The tree or shrub typically grows to a height of 0.5 to 4.5 metres (1.6 to 14.8 ft). It blooms between August and January producing cream-white flowers. It has an upright habit and produces about 50 flowering stems per plant which produce white hairy flowers mostly during summer between August and November. It has a number of forms with broad leaves and several habits from weeping to strong upright stems.

The species was first formally described by the botanist Robert Brown in 1830 as part of the work Proteaceas Novas. Supplementum primum prodromi florae Novae Hollandiae. There are two synonyms; Conospermum laniflorum and Conospermum triplinervium var. triplinervium.

It is found on sand plains and in winter wet depressions along the coast in the Mid West, Wheatbelt, Peel and Great Southern regions of Western Australia where it grows in sandy soils over laterite.
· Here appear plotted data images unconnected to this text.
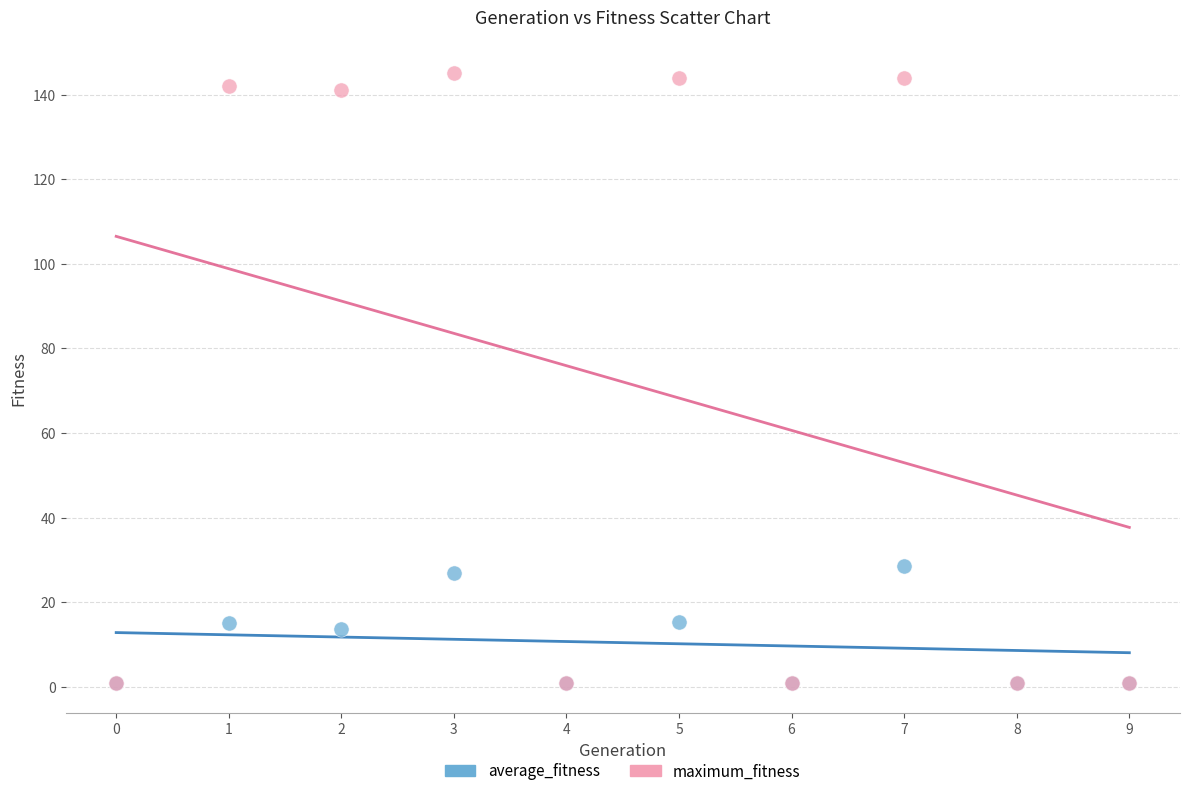

In the maximum_fitness series, what Y value is closest to 73?

141.0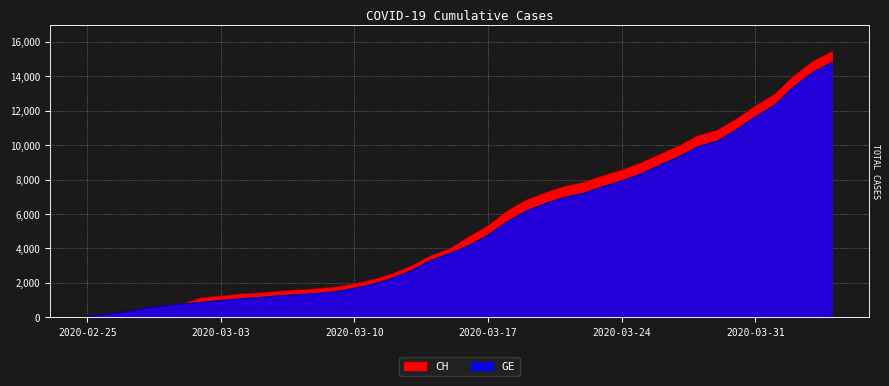

True or false: GE and CH cross at least once.

False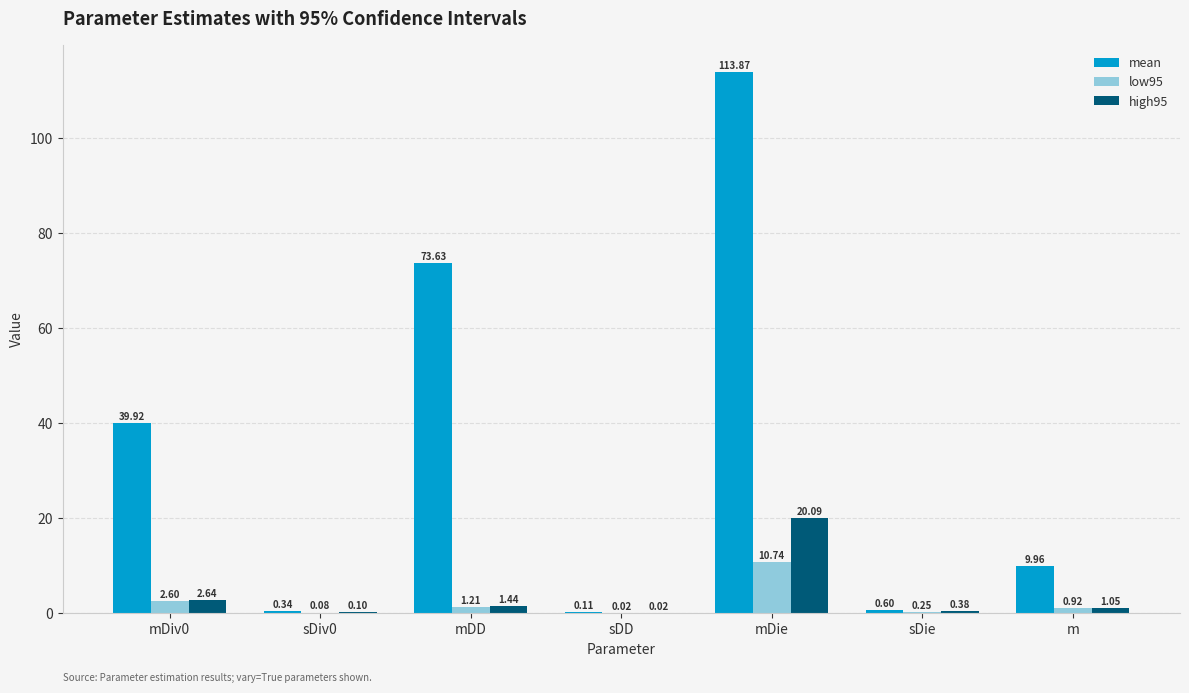

What is the total value across all series at m?

11.9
The plant is suitable for the production of cut flowers with a reasonably high yield. It is also suitable as animal fodder, the 1889 book 'The Useful Native Plants of Australia’ records that common names included "Native Orange" and "Orange Thorn" and that "Baron Mueller suggests that these plants be tried on the worst desert country, as all kinds of pasture animals browse with avidity on the long, tender, and downy flower-stalks and spikes, without touching the foliage, thus not destroying the plant by close cropping."